L, Steve HILLAGE (1976) : le guitariste des étoiles
Steve Hillage est l’un des guitaristes les plus singuliers de toute la scène progressive britannique des années soixante-dix. Passé par Kevin Ayers, par Gong (le groupe de rock cosmique franco-britannique de Daevid Allen), il a développé un style de guitare immédiatement reconnaissable : lyrique, psychédélique, avec un usage du sustain et de l’effet de phaser qui crée des sons presque orchestraux. L, son deuxième album solo sorti en 1976 chez Virgin Records et produit par Todd Rundgren aux États-Unis, est son oeuvre la plus accomplie et la plus accessible.
Todd Rundgren et la production transatlantique
Le choix de Todd Rundgren comme producteur est étonnant et parfait à la fois. Rundgren, qui dirige son propre studio Utopia à Woodstock, New York, est à la fois un producteur exceptionnel (il a travaillé avec Badfinger, le New York Dolls, Meat Loaf) et un musicien expérimental dans sa propre carrière. Il comprend intuitivement ce que Hillage cherche : une production qui laisse respirer la guitare, qui donne aux textures psychédéliques l’espace qu’elles demandent sans les écraser sous une production trop lourde.
Les sessions se passent aux studios de Rundgren à Bearsville. L’ambiance est collaborative et détendue, loin des pressions des studios commerciaux londoniens. Cette liberté s’entend dans la musique : les arrangements sont inventifs, les solos s’allongent naturellement quand ils en ont besoin, les transitions entre les sections sont fluides plutôt que forcées.
La guitare cosmique de Hillage
Le jeu de guitare de Steve Hillage sur L est une démonstration de ce que l’instrument peut faire quand il est libéré des conventions du rock traditionnel.
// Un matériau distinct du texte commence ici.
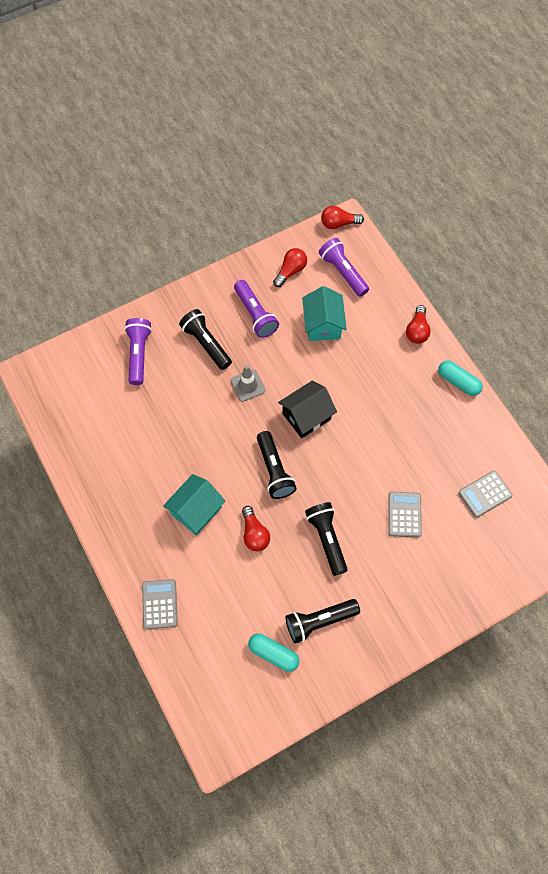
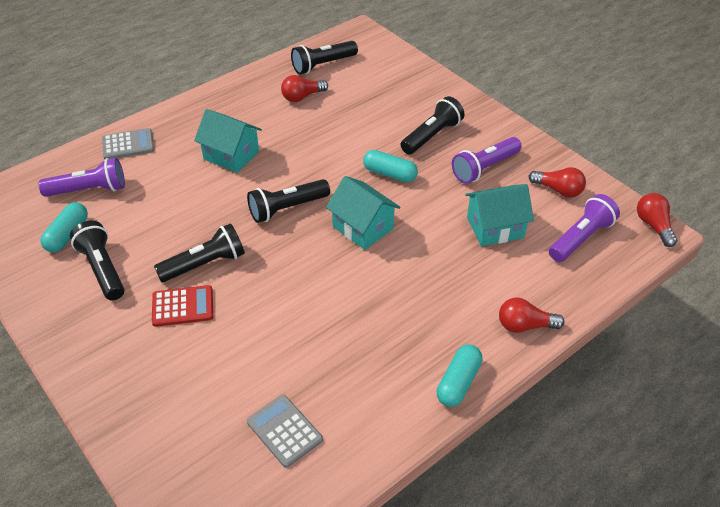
camera: 80 degrees right, 20 degrees down
(77, 416) = (323, 65): none -> black flashlight
(138, 354) = (402, 92): purple flashlight -> purple flashlight (89, 190)
(248, 385) = (389, 174): grey traffic cone -> turquoise capsule
(254, 533) = (208, 202): red light bulb -> red light bulb (302, 97)
(306, 416) = (363, 227): black house -> turquoise house
(368, 557) = (183, 306): none -> red calculator
(404, 514) = (243, 337): grey calculator -> none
Hillage utilise le sustain comme dimension mélodique : les notes s’allongent, se transforment, se fondent dans les nappes de synthétiseur que Miquette Giraudy (sa collaboratrice musicale et compagne de vie) apporte à la texture sonore.
L’effet de phaser donne à sa guitare une qualité quasi-orchestrale : les sons semblent tourner dans l’espace sonore, se déplacer d’une oreille à l’autre dans le casque, créer une tridimensionnalité qui est une des expériences d’écoute les plus distinctives de toute la musique progressive de l’époque.
Hurdy Gurdy Glissando et la tradition médiévale revisitée
« Hurdy Gurdy Glissando » est l’une des pièces les plus étranges et les plus mémorables de l’album. Elle intègre des références à la tradition musicale médiévale – l’hurdy gurdy est un instrument à cordes frottées à manivelle d’origine médiévale – dans un contexte rock psychédélique. Ce dialogue entre le très ancien et le très moderne est typique de la scène Canterbury dont Hillage est l’un des représentants les plus inventifs.
La scène Canterbury – du nom de la ville anglaise qui a vu naître les groupes fondateurs Soft Machine, Caravan, Hatfield and the North – est l’aspect le plus expérimental et le plus intellectuellement exigeant du rock progressif britannique. Elle partage avec le jazz une façon d’aborder l’improvisation comme conversation musicale, avec une légèreté qui contraste parfois avec le sérieux pesant de certains groupes prog.
L’héritage et le présent
Steve Hillage va poursuivre sa carrière jusqu’à nos jours, collaborant notamment avec System 7, un projet de musique électronique de dance avec lequel il explore les connexions entre la musique psychédélique de sa jeunesse et la culture rave des années quatre-vingt-dix. L est l’album qui reste le point de référence de sa période la plus créative, la démonstration la plus pure de ce que sa guitare singulière peut accomplir.